• How to complete this task:
Without including any pictures, write out all the records word for word.

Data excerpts

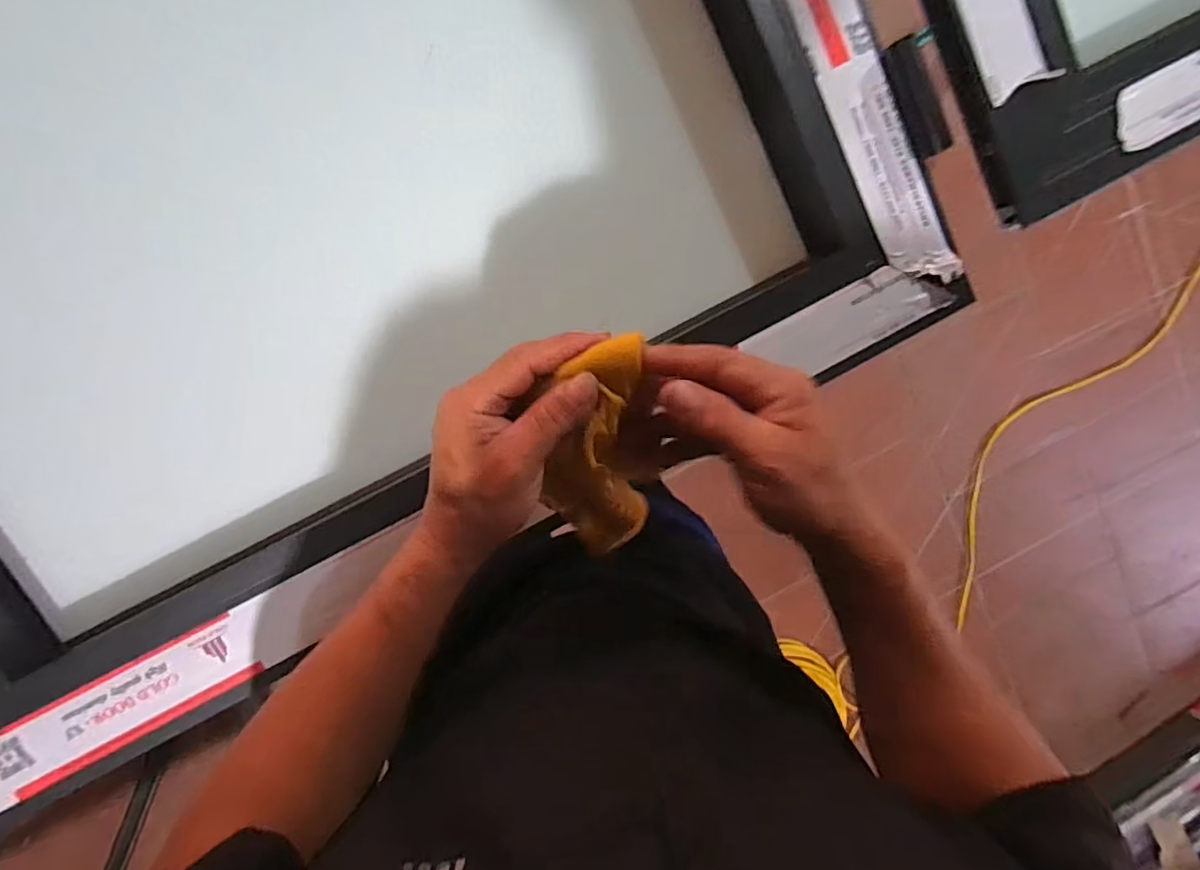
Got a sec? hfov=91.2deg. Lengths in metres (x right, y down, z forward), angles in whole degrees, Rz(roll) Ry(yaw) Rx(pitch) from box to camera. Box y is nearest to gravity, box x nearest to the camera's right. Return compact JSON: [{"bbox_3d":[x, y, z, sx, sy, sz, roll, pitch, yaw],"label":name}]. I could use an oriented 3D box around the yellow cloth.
[{"bbox_3d":[0.001,0.020,0.352,0.061,0.029,0.166,-3,133,-5],"label":"yellow cloth"}]

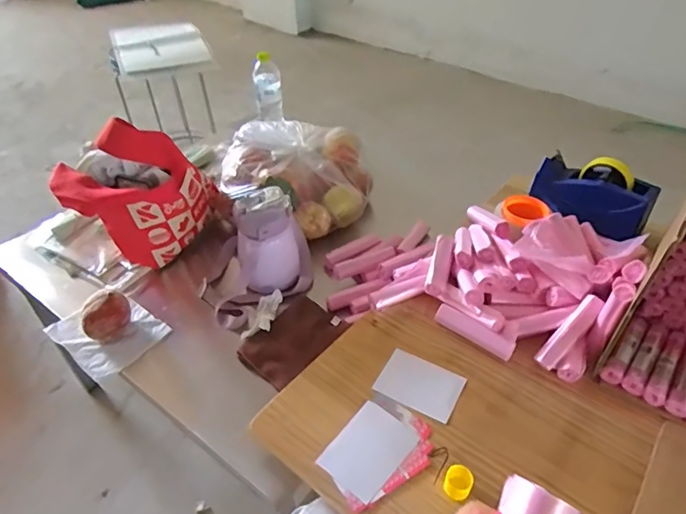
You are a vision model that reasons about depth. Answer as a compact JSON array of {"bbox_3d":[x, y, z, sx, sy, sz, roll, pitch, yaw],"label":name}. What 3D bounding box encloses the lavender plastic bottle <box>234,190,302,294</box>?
[{"bbox_3d":[-0.123,-0.021,0.884,0.110,0.174,0.080,-8,43,-7],"label":"lavender plastic bottle"}]

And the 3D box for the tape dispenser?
[{"bbox_3d":[0.447,-0.116,0.916,0.084,0.089,0.196,-31,50,-28],"label":"tape dispenser"}]

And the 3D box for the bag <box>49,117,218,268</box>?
[{"bbox_3d":[-0.372,-0.107,0.949,0.265,0.227,0.122,-16,45,-15],"label":"bag"}]

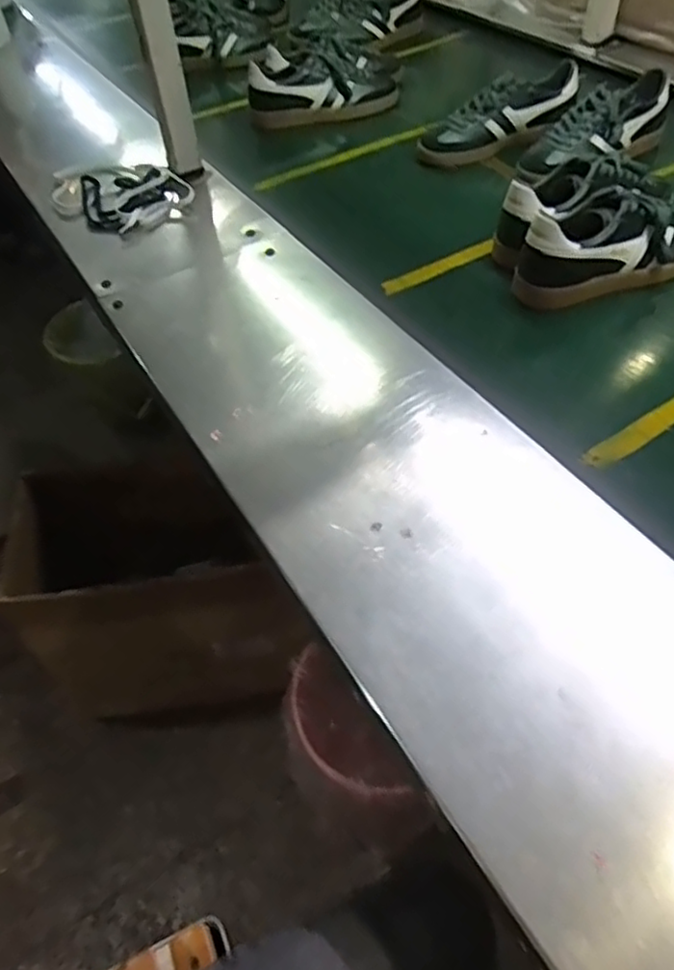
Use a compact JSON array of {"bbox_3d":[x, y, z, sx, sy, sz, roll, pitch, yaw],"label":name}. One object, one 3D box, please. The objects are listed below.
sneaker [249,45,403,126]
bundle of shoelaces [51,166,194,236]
[{"bbox_3d":[-0.015,-0.718,1.213,0.292,0.101,0.103,-14,51,-7],"label":"sneaker"},{"bbox_3d":[-0.321,-0.432,1.003,0.191,0.045,0.148,26,57,24],"label":"bundle of shoelaces"}]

• Reply to the task:
Got a sec? hfov=91.2deg. Lengths in metres (x right, y down, z forward), angles in whole degrees, Rz(roll) Ry(yaw) Rx(pitch) from box to camera. Box y is nearest to gravity, box x nearest to the camera's right. Return compact JSON: [{"bbox_3d":[x, y, z, sx, sy, sz, roll, pitch, yaw],"label":name}]. I could use an oriented 3D box around the yellow cloth.
[{"bbox_3d":[0.001,0.020,0.352,0.061,0.029,0.166,-3,133,-5],"label":"yellow cloth"}]

You are a vision model that reasons about depth. Answer as a compact JSON array of {"bbox_3d":[x, y, z, sx, sy, sz, roll, pitch, yaw],"label":name}. What 3D bounding box encloses the lavender plastic bottle <box>234,190,302,294</box>?
[{"bbox_3d":[-0.123,-0.021,0.884,0.110,0.174,0.080,-8,43,-7],"label":"lavender plastic bottle"}]

And the 3D box for the tape dispenser?
[{"bbox_3d":[0.447,-0.116,0.916,0.084,0.089,0.196,-31,50,-28],"label":"tape dispenser"}]

And the 3D box for the bag <box>49,117,218,268</box>?
[{"bbox_3d":[-0.372,-0.107,0.949,0.265,0.227,0.122,-16,45,-15],"label":"bag"}]

Use a compact JSON array of {"bbox_3d":[x, y, z, sx, sy, sz, roll, pitch, yaw],"label":name}. One object, one 3D box, please. The objects are listed below.
sneaker [249,45,403,126]
bundle of shoelaces [51,166,194,236]
[{"bbox_3d":[-0.015,-0.718,1.213,0.292,0.101,0.103,-14,51,-7],"label":"sneaker"},{"bbox_3d":[-0.321,-0.432,1.003,0.191,0.045,0.148,26,57,24],"label":"bundle of shoelaces"}]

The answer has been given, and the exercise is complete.